Before taking our seats, we circle the stage single-file. In the centre, two bodies are twisting and reeling within a powdery white circle. The performance that follows is a sensory explosion of music and movement, thrashing together as equal and powerful partners.
Humanhood’s Zero is a captivating, thoughtful production that engages subtly and unexpectedly with creation, cosmology and consciousness. Its big themes are not only scientific but philosophical; mysticism dictates the expression as much as physics, meditative prayer as much as action.
Mesmerising and wildly expressive choreography incorporates both the smoothest fluidity and the tensest conflict. All muscle and sinew, Rudi Cole’s and Julia Robert’s bodies are vehicles of communication. They are character-acting the universe’s first atoms.
Barcelona-based Horne Horneman guides this exploration with his highly effective lighting design that supplements moments of mystical epiphany and physical action, creation and collision. A cone of yellow light places Rudi in tepee-like shelter during moments of quiet spirituality, while highlighting just the circle emphasises Julia’s ritualistic movements around the space, caressing its line with worshipful commitment. The horizontal spotlight of the opening cleverly transforms Julia’s balancing writhing form into a floating embryonic being held magically in the centre of space.
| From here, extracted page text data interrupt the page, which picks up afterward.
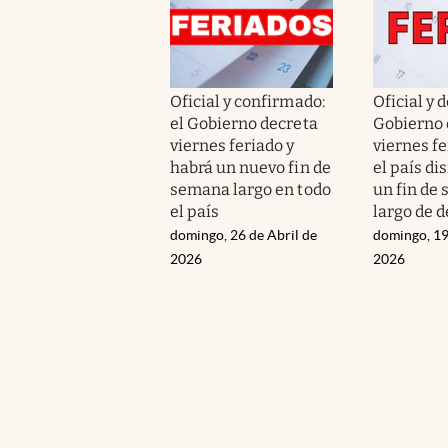
Oficial y confirmado:
Oficial y d
el Gobierno decreta
Gobierno 
viernes feriado y
viernes fe
habrá un nuevo fin de
el país di
semana largo en todo
un fin de
el país
largo de 
domingo, 26 de Abril de
domingo, 19
2026
2026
Intrinsically influenced as Humanhood is by astrophysics, this curiosity is communicated through a very human experience. Sonic and visual references to the sea and birds, however distorted or digitised, exist alongside robotic movement and transport sounds. Humanhood is playing with the dichotomy of nature and technology, while suggesting that all things speak to each other and exist as one.
The soundscape of Zero leaves you with a feeling of being dwarfed by the universe. With original music from five composers, brought together by Iain Armstrong’s sound design, the sonic effects are epic. Paradoxically, Zero’s cosmic setting is as grounded on earth as it is floating in the atmosphere, just as synths combine with string drones and Eastern percussive beats. The surround sound effect, especially in a small studio space, simply magnifies the immersive worldly and other-worldly experience.
Humanhood’s first full-length duet, Zero deserves its award-winning status for creating a beautiful world of energy, spirituality and life. A bold embodiment of symbiosis, Zero is a multi-sensory experience with a disorientating effect: it challenges us to locate, to explain, to experience, and ultimately to explore.